___ TEXTAUSZUG
Seit 15 Jahren KKL-Strom: Werksbetreiber ziehen positive Bilanz
Medienkonferenz vom 16. Dezember 1999 im Kernkraftwerk Leibstadt
Das leistungsstärkste Kraftwerk der Schweiz (1115 Megawatt ab Januar 2000), das Kernkraftwerk Leibstadt (KKL), nahm am 15. Dezember 1984 den Dauerbetrieb auf. Bezüglich Verfügbarkeit, Produktivität und Umweltbelastung präsentiert sich die Bilanz auch im internationalen Vergleich ausgezeichnet. Mit Blick auf die Gestehungskosten ist das KKL überzeugt, mit der Konkurrenz Schritt halten zu können.
"Sicher, zuverlässig, sauber" so umschrieb Betriebsdirektor Mario Schönenberger seine Bilanz. Die den elf an Leibstadt beteiligten Partner-Aktionären zur Verfügung gestellte Nettoproduktion betrug im Mittel pro Jahr 7,5 Milliarden Kilowattstunden (kWh). Dies entspricht rund 1/6 des jährlichen Verbrauchs der Schweiz; CO2-freier Strom für über eine Million Menschen kommt aus Leibstadt. Die für 1999 erwartete Produktion beträgt 8,3 Mrd. kWh.
Zuverlässige Produktion
Pro Jahr gab die Anlage im Schnitt während 7790 Stunden Strom ans Netz ab, somit während 88,7% der möglichen Zeit. Die Arbeitsverfügbarkeit (Verhältnis der effektiv verfügbaren zur theoretisch möglichen Produktion) betrug 86,7%. Der grösste Teil der "nicht geleisteten Arbeit" geht mit 11,0% zu Lasten der Jahresrevision mit Brennelementwechsel, die aus energiewirtschaftlichen Gründen auf den Sommer angesetzt wird. Nur 0,96% sind eigentlichen Störungen (ungeplante, automatische Abschaltungen und kurzfristig geplante Betriebsunterbrüche für Reparaturen) zuzuschreiben. Die restlichen 0,3% sind auf geplante Leistungsreduktionen und die Verschlechterung des Wirkungsgrades in der warmen Jahreszeit zurückzuführen.
Sicherer Betrieb
Reaktor und Turbine sind im KKL wie bei anderen Kernkraftwerken mehrfach abgesichert. Bei geringsten Störungen, oft auch nur bei Störfehlsignalen, reagiert das Schutzsystem auf die "sichere Seite" durch Abschalten der Anlage. Keine der bisher aufgetretenen automatischen Abschaltungen (letztmals am 15. Dezember 1994) tangierte die Sicherheit. Die Auslöser-Ursachen lagen zumeist nicht im Reaktor-, sondern im Turbinen- und Hilfsanlagenbereich.
______
**AUFGABE A**
Nennen Sie sämtliche Prozentangaben, die der Textauszug enthält.
___ GEZEIGTES MATERIAL
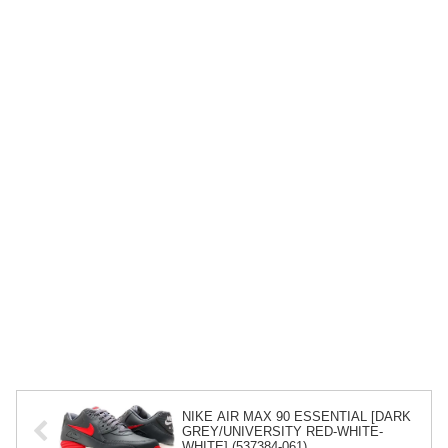
NIKE AIR MAX 90 ESSENTIAL [DARK
GREY/UNIVERSITY RED-WHITE-
WHITE] (537384-061)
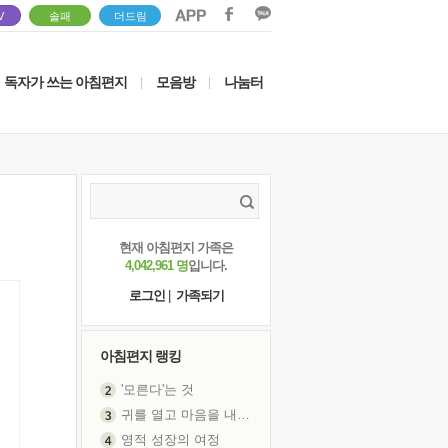
V
솔패
더드림
독자가 쓰는 아침편지
모음방
나눔터
|
|
현재 아침편지 가족은
4,042,961 명
입니다.
로그인
|
가족되기
아침편지 랭킹
'모른다'는 것
귀를 열고 마음을 내어주고
영적 성장의 여정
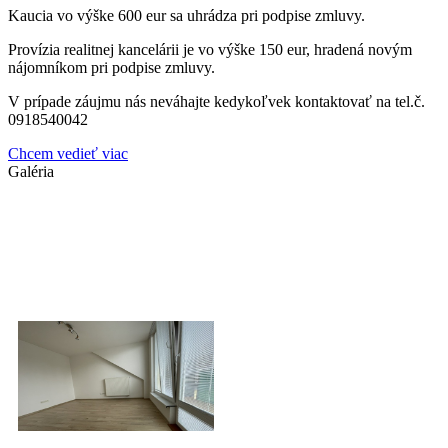
Kaucia vo výške 600 eur sa uhrádza pri podpise zmluvy.
Provízia realitnej kancelárii je vo výške 150 eur, hradená novým
nájomníkom pri podpise zmluvy.
V prípade záujmu nás neváhajte kedykoľvek kontaktovať na tel.č.
0918540042
Chcem vedieť viac
Galéria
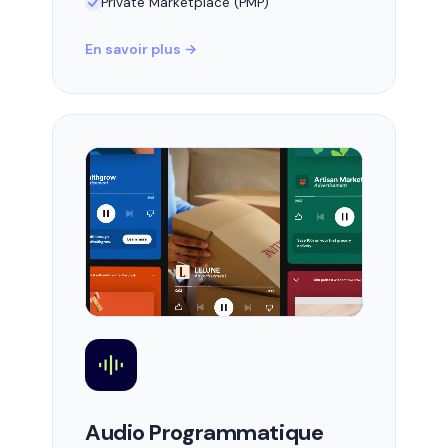
Private Marketplace (PMP)
En savoir plus →
Audio Programmatique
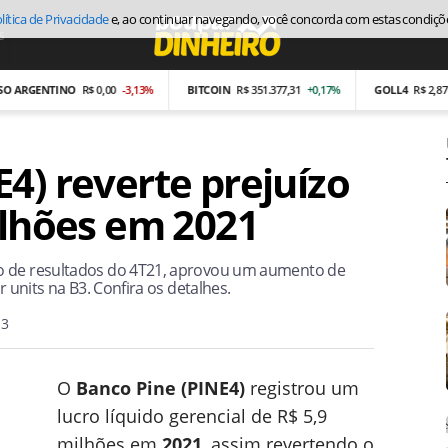
lítica de Privacidade
e, ao continuar navegando, você concorda com estas condiçõ
s
Economia
GENTINO
R$ 0,00
-3,13%
BITCOIN
R$ 351.377,31
+0,17%
GOLL4
R$ 2,87
-26,9
4) reverte prejuízo
ilhões em 2021
io de resultados do 4T21, aprovou um aumento de
r units na B3. Confira os detalhes.
13
O
Banco Pine (PINE4)
registrou um
lucro líquido gerencial de R$ 5,9
milhões em
2021
, assim revertendo o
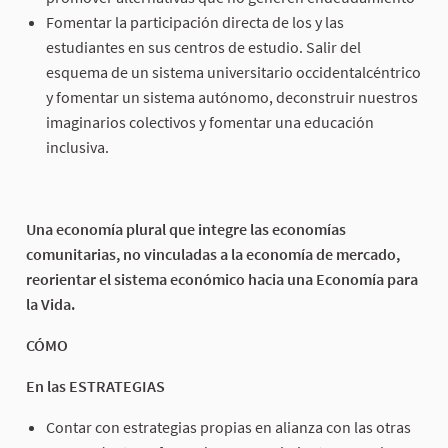
Fomentar la participación directa de los y las
estudiantes en sus centros de estudio. Salir del
esquema de un sistema universitario occidentalcéntrico
y fomentar un sistema autónomo, deconstruir nuestros
imaginarios colectivos y fomentar una educación
inclusiva.
Una economía plural que integre las economías
comunitarias, no vinculadas a la economía de mercado,
reorientar el sistema económico hacia una Economía para
la Vida.
CÓMO
En las ESTRATEGIAS
Contar con estrategias propias en alianza con las otras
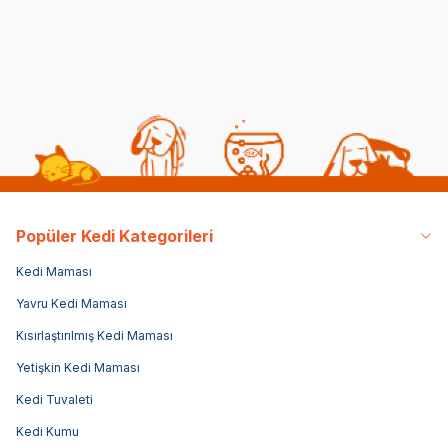
123,75
TL
49,90
TL
49
99,00
TL
Sepette %20 indirim
Popüler Kedi Kategorileri
Kedi Maması
Yavru Kedi Maması
Kısırlaştırılmış Kedi Maması
Yetişkin Kedi Maması
Kedi Tuvaleti
Kedi Kumu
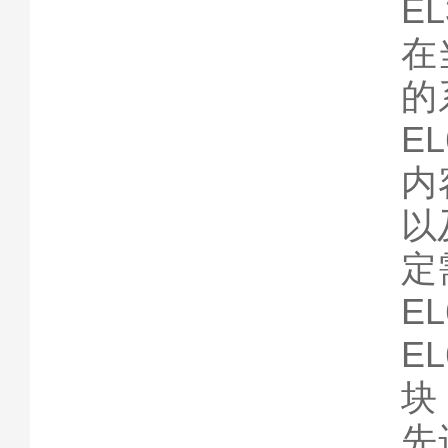
E
在
的
E
内
以
定
E
E
块
先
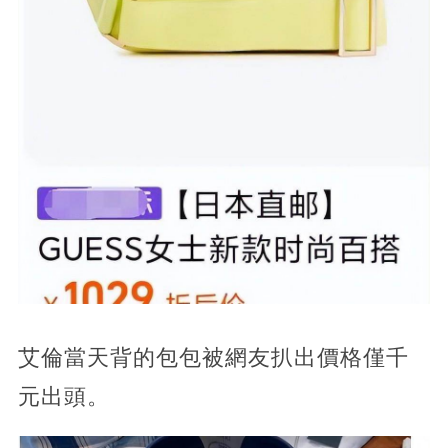
艾倫當天背的包包被網友扒出價格僅千
元出頭。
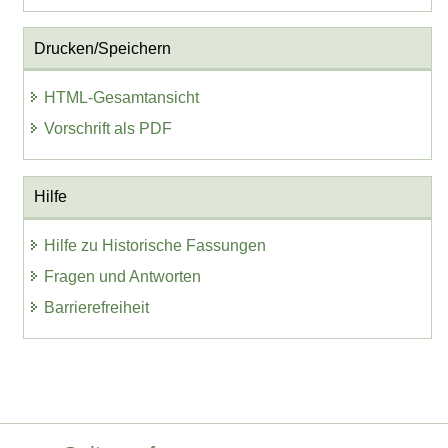
Drucken/Speichern
HTML-Gesamtansicht
Vorschrift als PDF
Hilfe
Hilfe zu Historische Fassungen
Fragen und Antworten
Barrierefreiheit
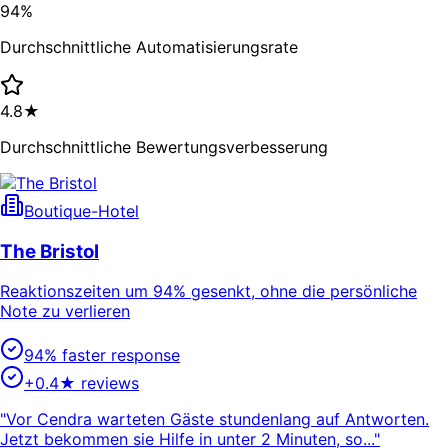
94%
Durchschnittliche Automatisierungsrate
4.8★
Durchschnittliche Bewertungsverbesserung
Boutique-Hotel
The Bristol
Reaktionszeiten um 94% gesenkt, ohne die persönliche
Note zu verlieren
94% faster response
+0.4★ reviews
"Vor Cendra warteten Gäste stundenlang auf Antworten.
Jetzt bekommen sie Hilfe in unter 2 Minuten, so..."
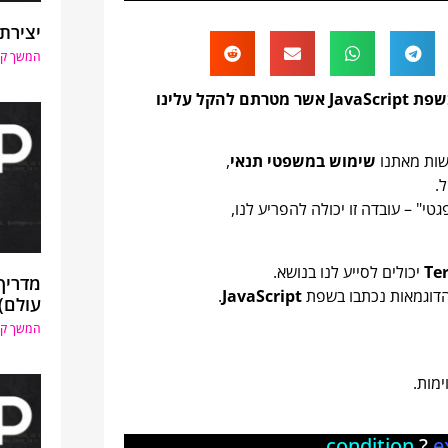
יצירת 
המשך קר
Ternary & Nullish Coalescing Operators הם אופרטורים בשפת JavaScript אשר מטרתם להקל עלינו
שות מאתנו
שימוש במשפטי תנאי
,
.
טי" – עובדה זו יכולה להפריע לנו,
Te
יכולים לסייע לנו בנושא.
הדוגמאות נכתבו בשפת
JavaScript
.
עולם)
המשך קר
מות.
condition
?
e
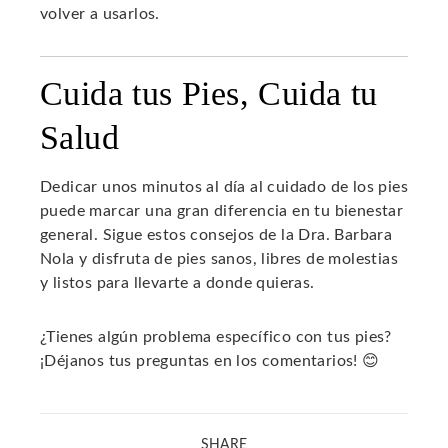
volver a usarlos.
Cuida tus Pies, Cuida tu
Salud
Dedicar unos minutos al día al cuidado de los pies
puede marcar una gran diferencia en tu bienestar
general. Sigue estos consejos de la Dra. Barbara
Nola y disfruta de pies sanos, libres de molestias
y listos para llevarte a donde quieras.
¿Tienes algún problema específico con tus pies?
¡Déjanos tus preguntas en los comentarios! 😊
SHARE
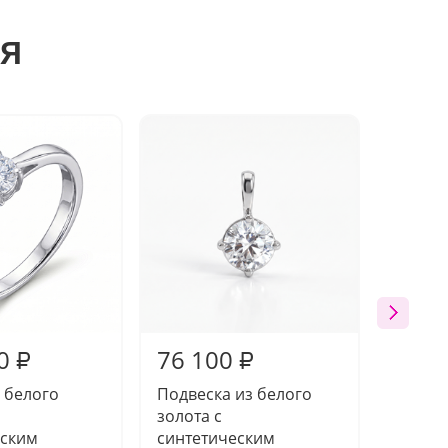
я
0
76 100
118 
₽
₽
 белого
Подвеска из белого
Кольцо
золота с
золота
еским
синтетическим
синте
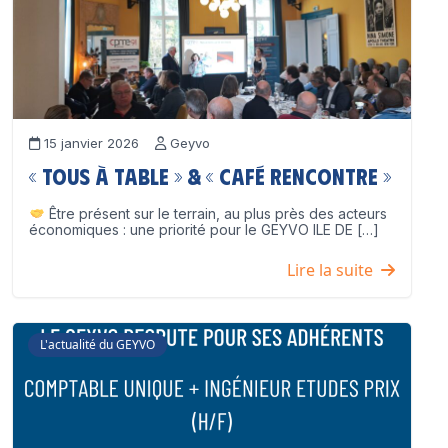
15 janvier 2026
Geyvo
« Tous à table » & « Café Rencontre »
Être présent sur le terrain, au plus près des acteurs
économiques : une priorité pour le GEYVO ILE DE […]
Lire la suite
L'actualité du GEYVO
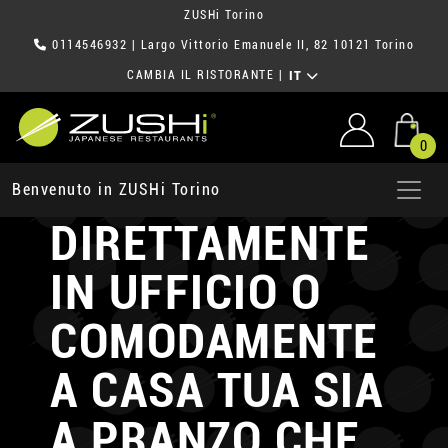
ZUSHi Torino
0114546932
| Largo Vittorio Emanuele II, 82 10121 Torino
CAMBIA IL RISTORANTE
|
IT
0
RICEVI ZUSHi
Benvenuto in ZUSHi Torino
DIRETTAMENTE
IN UFFICIO
O
COMODAMENTE
A CASA TUA
SIA
A PRANZO CHE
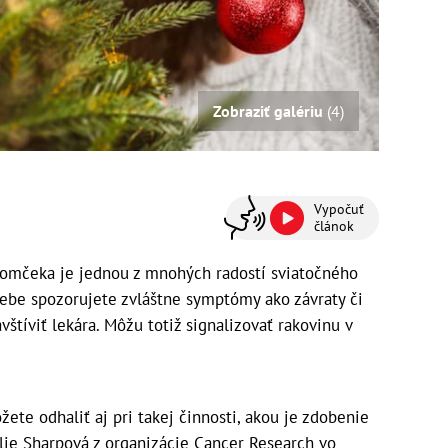
Zobraziť galériu
(4)
Vypočuť
článok
omčeka je jednou z mnohých radostí sviatočného
sebe spozorujete zvláštne symptómy ako závraty či
štíviť lekára. Môžu totiž signalizovať rakovinu v
te odhaliť aj pri takej činnosti, akou je zdobenie
lie Sharpová z organizácie Cancer Research vo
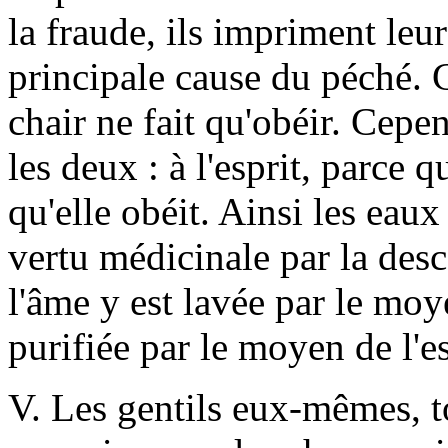
la fraude, ils impriment leur
principale cause du péché. C
chair ne fait qu'obéir. Cepe
les deux : à l'esprit, parce 
qu'elle obéit. Ainsi les eaux
vertu médicinale par la desc
l'âme y est lavée par le moye
purifiée par le moyen de l'es
V. Les gentils eux-mêmes, to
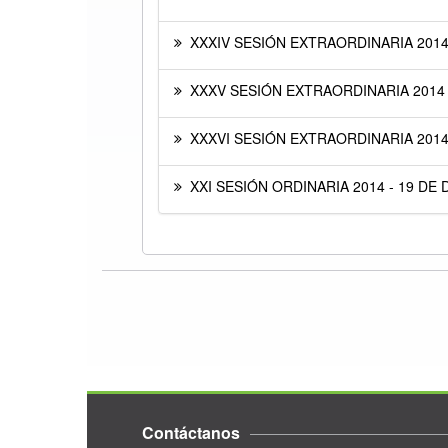
XXXIV SESIÓN EXTRAORDINARIA 2014 
XXXV SESIÓN EXTRAORDINARIA 2014 
XXXVI SESIÓN EXTRAORDINARIA 2014 
XXI SESIÓN ORDINARIA 2014 - 19 DE 
Contáctanos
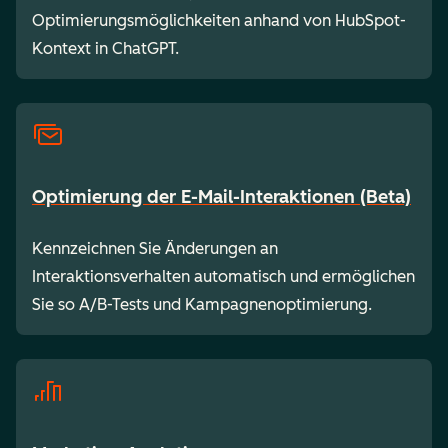
Optimierungsmöglichkeiten anhand von HubSpot-
Kontext in ChatGPT.
Optimierung der E-Mail-Interaktionen (Beta)
Kennzeichnen Sie Änderungen an
Interaktionsverhalten automatisch und ermöglichen
Sie so A/B-Tests und Kampagnenoptimierung.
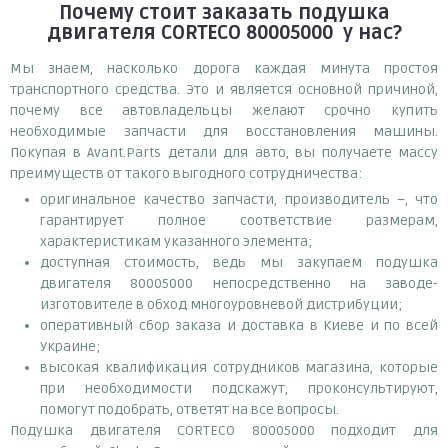
Почему
стоит
заказать
подушка
двигателя CORTECO 80005000
у нас?
Мы знаем, насколько дорога каждая минута простоя
транспортного средства. Это и является основной причиной,
почему все автовладельцы желают срочно купить
необходимые запчасти для восстановления машины.
Покупая в Avant.Parts детали для авто, вы получаете массу
преимуществ от такого выгодного сотрудничества:
оригинальное качество запчасти, производитель –, что
гарантирует полное соответствие размерам,
характеристикам указанного элемента;
доступная стоимость, ведь мы закупаем подушка
двигателя 80005000 непосредственно на заводе-
изготовителе в обход многоуровневой дистрибуции;
оперативный сбор заказа и доставка в Киеве и по всей
Украине;
высокая квалификация сотрудников магазина, которые
при необходимости подскажут, проконсультируют,
помогут подобрать, ответят на все вопросы.
Подушка двигателя CORTECO 80005000 подходит для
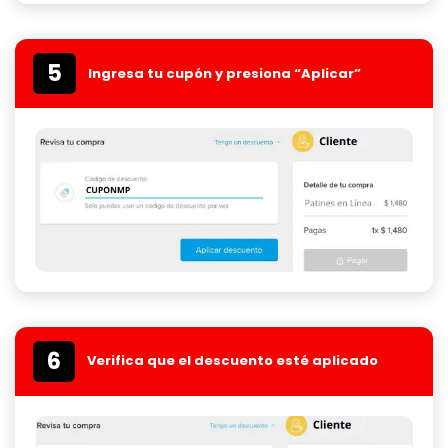
5
Ingresa tu cupón y presiona “Aplicar”
6
Verifica que el descuento esté aplicado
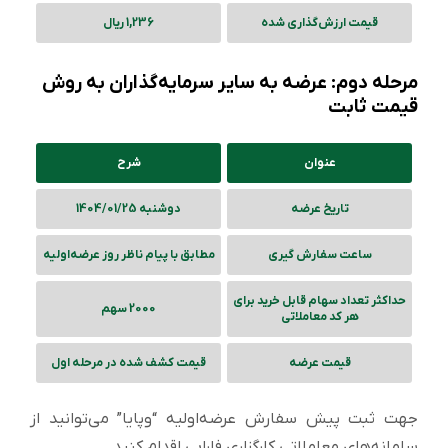
قیمت ارزش‌گذاری شده
1,236 ریال
مرحله دوم: عرضه به سایر سرمایه‌گذاران به روش
قیمت ثابت
عنوان
شرح
تاریخ عرضه
دوشنبه 1404/01/25
ساعت سفارش گیری
مطابق با پیام ناظر روز عرضه‌اولیه
حداکثر تعداد سهام قابل خرید برای
2000 سهم
هر کد معاملاتی
قیمت عرضه
قیمت کشف شده در مرحله اول
جهت ثبت پیش سفارش عرضه‌اولیه “وپایا” می‌توانید از
سامانه‌های معاملاتی کارگزاری فارابی اقدام کنید.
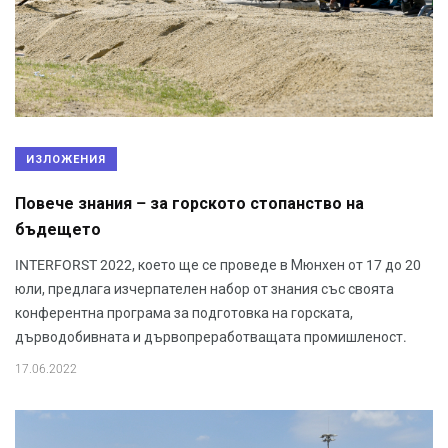
ИЗЛОЖЕНИЯ
Повече знания – за горското стопанство на
бъдещето
INTERFORST 2022, което ще се проведе в Мюнхен от 17 до 20
юли, предлага изчерпателен набор от знания със своята
конферентна програма за подготовка на горската,
дърводобивната и дървопреработващата промишленост.
17.06.2022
______
**AUFGABE B**
Geben Sie die Aufzeichnungen von ihrem Anfang bis einschließlich der Zeile mit „Barrierefreiheit“ ohne die Bilder wieder. Tauschen Sie dabei „Galéria“ gegen „Fotogaléria“ und lassen Sie alles andere unverändert.

**LÖSUNG A**
88,7 %, 86,7 %, 11,0 %, 0,96 %, 0,3 %

**LÖSUNG B**
NIKE AIR MAX 90 ESSENTIAL [DARK
GREY/UNIVERSITY RED-WHITE-
WHITE] (537384-061)
V
솔패
더드림
독자가 쓰는 아침편지
모음방
나눔터
|
|
현재 아침편지 가족은
4,042,961 명
입니다.
로그인
|
가족되기
아침편지 랭킹
'모른다'는 것
귀를 열고 마음을 내어주고
영적 성장의 여정
Kaucia vo výške 600 eur sa uhrádza pri podpise zmluvy.
Provízia realitnej kancelárii je vo výške 150 eur, hradená novým
nájomníkom pri podpise zmluvy.
V prípade záujmu nás neváhajte kedykoľvek kontaktovať na tel.č.
0918540042
Chcem vedieť viac
Fotogaléria
Private Marketplace (PMP)
En savoir plus →
Audio Programmatique
lítica de Privacidade
e, ao continuar navegando, você concorda com estas condiçõ
s
Economia
GENTINO
R$ 0,00
-3,13%
BITCOIN
R$ 351.377,31
+0,17%
GOLL4
R$ 2,87
-26,9
4) reverte prejuízo
ilhões em 2021
io de resultados do 4T21, aprovou um aumento de
r units na B3. Confira os detalhes.
13
O
Banco Pine (PINE4)
registrou um
lucro líquido gerencial de R$ 5,9
milhões em
2021
, assim revertendo o
Fomentar la participación directa de los y las
estudiantes en sus centros de estudio. Salir del
esquema de un sistema universitario occidentalcéntrico
y fomentar un sistema autónomo, deconstruir nuestros
imaginarios colectivos y fomentar una educación
inclusiva.
Una economía plural que integre las economías
comunitarias, no vinculadas a la economía de mercado,
reorientar el sistema económico hacia una Economía para
la Vida.
CÓMO
En las ESTRATEGIAS
Contar con estrategias propias en alianza con las otras
123,75
TL
49,90
TL
49
99,00
TL
Sepette %20 indirim
Popüler Kedi Kategorileri
Kedi Maması
Yavru Kedi Maması
Kısırlaştırılmış Kedi Maması
Yetişkin Kedi Maması
Kedi Tuvaleti
Kedi Kumu
E
在
的
E
内
以
定
E
E
块
先
艾倫當天背的包包被網友扒出價格僅千
元出頭。
Drucken/Speichern
HTML-Gesamtansicht
Vorschrift als PDF
Hilfe
Hilfe zu Historische Fassungen
Fragen und Antworten
Barrierefreiheit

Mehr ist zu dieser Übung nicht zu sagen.